In connection with the Business Combination, the Company intends to file with the SEC a proxy statement, which will be mailed (if and when available) to all Company stockholders once definitive (the “Proxy Statement”), which will serve as a preliminary proxy statement and certain other related documents, which will be distributed to holders of shares of the Company’s common stock in connection with the Company’s solicitation of proxies for the vote by the Company’s stockholders with respect to the Business Combination as well as other matters as may be described in the Proxy Statement. The Company’s stockholders and other interested persons are advised to read, when available, the Proxy Statement, as well as other documents filed with the SEC in connection with the Business Combination, as these materials will contain important information about the parties to the Business Combination Agreement, the Company and the Business Combination. Copies of the definitive proxy statement and all other relevant materials for the Business Combination filed or that will be filed with the SEC may be obtained free of charge at the SEC’s website at www.sec.gov. In addition, the documents filed by the Company may be obtained free by directing a request to: Social Leverage Acquisition Corp I, 8390 E. Via De Ventura, Suite F110-207, Scottsdale, Arizona 85258, Attention: Howard Lindzon.

 

 

 

 

Participants in the Solicitation

SLAC, WEBCLOUD and certain of their respective directors, executive officers and certain employees and other persons may be deemed to be participants in the solicitation of proxies from SLAC’s stockholders in connection with the proposed transaction.
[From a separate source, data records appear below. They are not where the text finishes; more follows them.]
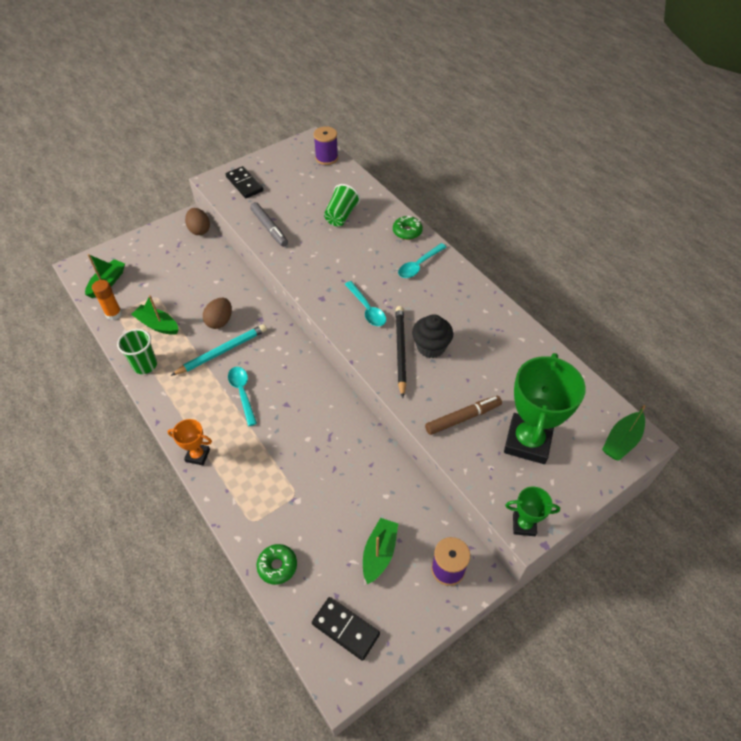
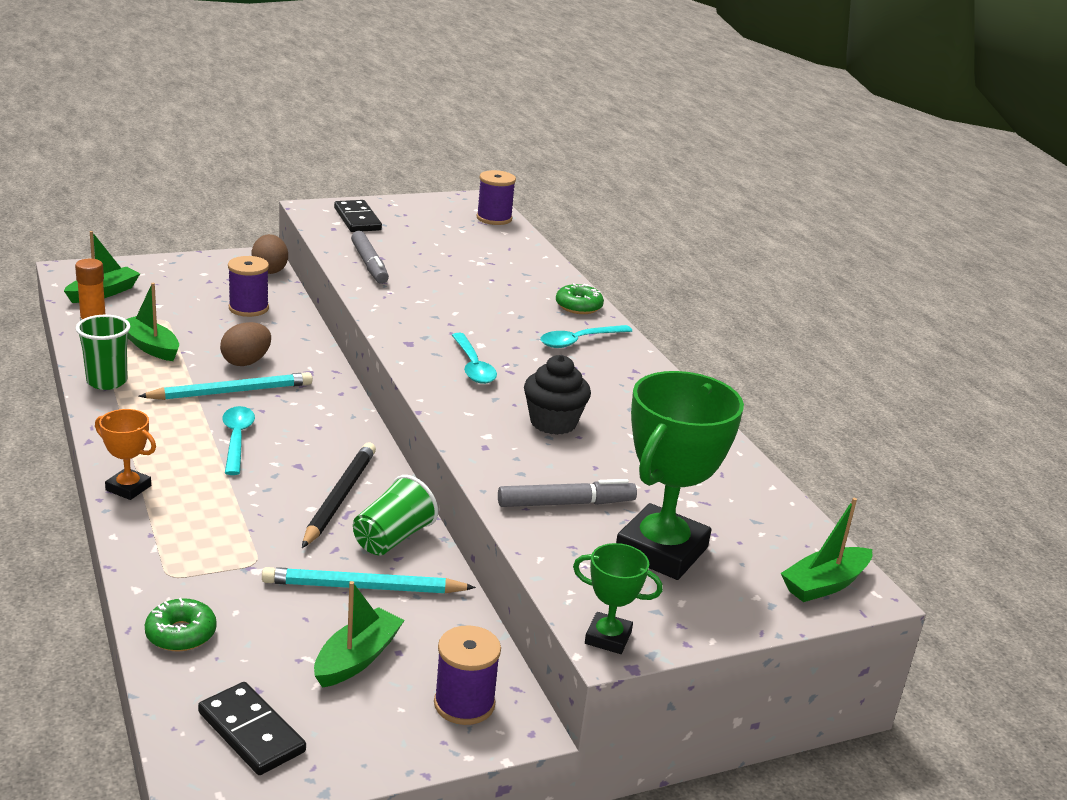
camera: 10 degrees right, 25 degrees down
green cup [324,184,360,226] -> green cup moved to [353,475,438,555]
black pencil [396,306,407,398] -> black pencil moved to [302,443,376,548]
brown marker [425,396,502,435] -> grey marker [498,479,637,507]
none -> purple spool [228,256,269,317]
none -> turquoise pencil [262,567,476,593]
Security holders may obtain information regarding the names, affiliations and interests of SLAC’s directors and executive officers in SLAC’s Annual Report on Form 10-K for the fiscal year ended December 31, 2021, which was filed with the SEC on March 31, 2022. A list of the names, affiliations and interests of SLAC’s directors and executive officers in SLAC will be contained in a proxy statement relating to the proposed transaction that will be filed with the SEC. Investors may obtain additional information regarding the interests of participants in the solicitation of proxies from SLAC’s stockholders in connection with in the proposed transaction, which may, in some cases, be different than those of SLAC’s stockholders generally, by reading the proxy statement relating to the proposed transaction when it is filed with the SEC and other materials that may be filed with the SEC in connection with the proposed transaction when they become available. These documents (when available) may be obtained free of charge from the SEC’s website at www.sec.gov or by directing a request to: Social Leverage Acquisition Corp I, 8390 E. Via De Ventura, Suite F110-207, Scottsdale, Arizona 85258, Attention: Howard Lindzon.

No Offer or Solicitation

This Communication shall not constitute a solicitation of a proxy, consent or authorization with respect to any securities or in respect of the Business Combination. This Communication shall also not constitute an offer to sell or the solicitation of an offer to buy any securities, nor shall there be any sale of securities in any states or jurisdictions in which such offer, solicitation or sale would be unlawful prior to registration or qualification under the securities laws of any such jurisdiction. No offering of securities shall be made except by means of a prospectus meeting the requirements of section 10 of the Securities Act.